13. Drawings and Specifications
All drawings, specifications, descriptions and other documents attached to any quotation are for tendering purposes only and will not form the basis of nor be part of any contract between Buyer and Seller. Seller will provide if it has agreed in writing to do so, copies of available drawings, specifications and manuals.
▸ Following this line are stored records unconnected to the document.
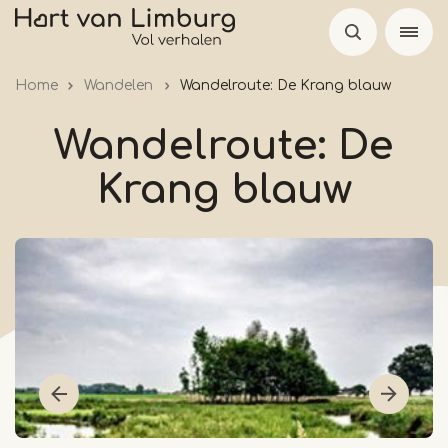
Overslaan
en
naar
Home
Wandelen
Wandelroute: De Krang blauw
de
inhoud
Wandelroute: De
gaan
Krang blauw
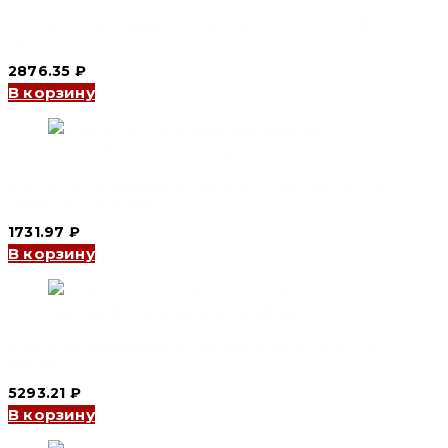
Контактор переменного тока CJX2-I 3P 32 А 220В (CNC
Electric)
2876.35
₽
В корзину
Контактор переменного тока CJX2-D 1810 18A 3P 24V
(3N/O+1N/O)(CNC Electric)
1731.97
₽
В корзину
Контактор переменного тока CJX2S 32 А 220V (CNC
Electric)
5293.21
₽
В корзину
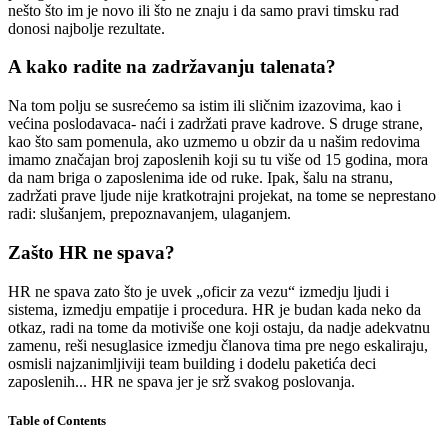
nešto što im je novo ili što ne znaju i da samo pravi timsku rad
donosi najbolje rezultate.
A kako radite na zadržavanju talenata?
Na tom polju se susrećemo sa istim ili sličnim izazovima, kao i
većina poslodavaca- naći i zadržati prave kadrove. S druge strane,
kao što sam pomenula, ako uzmemo u obzir da u našim redovima
imamo značajan broj zaposlenih koji su tu više od 15 godina, mora
da nam briga o zaposlenima ide od ruke. Ipak, šalu na stranu,
zadržati prave ljude nije kratkotrajni projekat, na tome se neprestano
radi: slušanjem, prepoznavanjem, ulaganjem.
Zašto HR ne spava?
HR ne spava zato što je uvek „oficir za vezu“ izmedju ljudi i
sistema, izmedju empatije i procedura. HR je budan kada neko da
otkaz, radi na tome da motiviše one koji ostaju, da nadje adekvatnu
zamenu, reši nesuglasice izmedju članova tima pre nego eskaliraju,
osmisli najzanimljiviji team building i dodelu paketića deci
zaposlenih... HR ne spava jer je srž svakog poslovanja.
Table of Contents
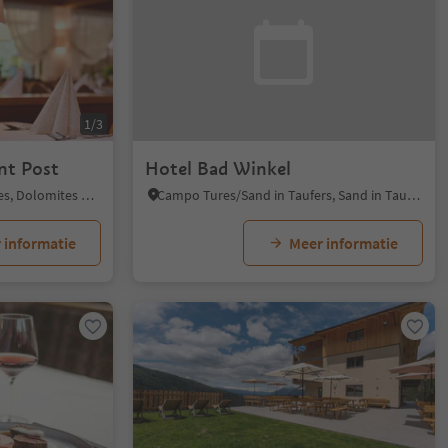
1/3
nt Post
Hotel Bad Winkel
Chienes/Kiens, Kiens/Chienes, Dolomites Region Kronplatz/Plan de Corones
Campo Tures/Sand in Taufers, Sand in Taufers/Campo Tures, Ahrntal/Valle Aurina
 informatie
Meer informatie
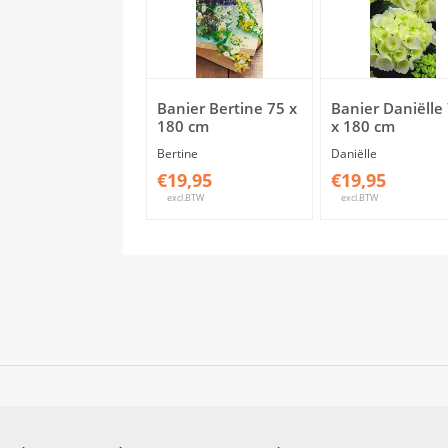
Banier Bertine 75 x
Banier Daniëlle
180 cm
x 180 cm
Bertine
Daniëlle
€19,95
€19,95
excl.BTW
excl.BTW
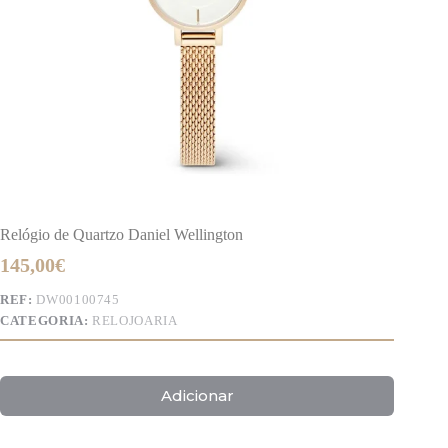
Relógio de Quartzo Daniel Wellington
145,00
€
REF:
DW00100745
CATEGORIA:
RELOJOARIA
Adicionar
The detailed contained therein will be submitted in good faith as being correct but any errors, omissions or defects therein will not be grounds for cancellation of the contract nor entitle by Buyer to make any claim against Seller.
14. Variation
We are entitled to vary these terms and conditions at any time without notice.
15. Arbitration
If at any time any question, dispute or difference whatsoever shall arise between Buyer and Seller upon, in relation to, or in connection with a sale of Products such question, dispute or difference may be referred to arbitration in Australia by a person to be mutually agreed upon. The submission will be deemed to be a submission to arbitration within the meaning of the Commercial Arbitration Act 1984 (VIC).
16. General
- If any term or condition is void, unenforceable or illegal in whole or in part, it is to be deleted to the extent needed for it not to be void, unenforceable or illegal, but the remaining terms and conditions are to remain in full force and effect.
- These terms and conditions are governed by the law in force in Victoria Australia.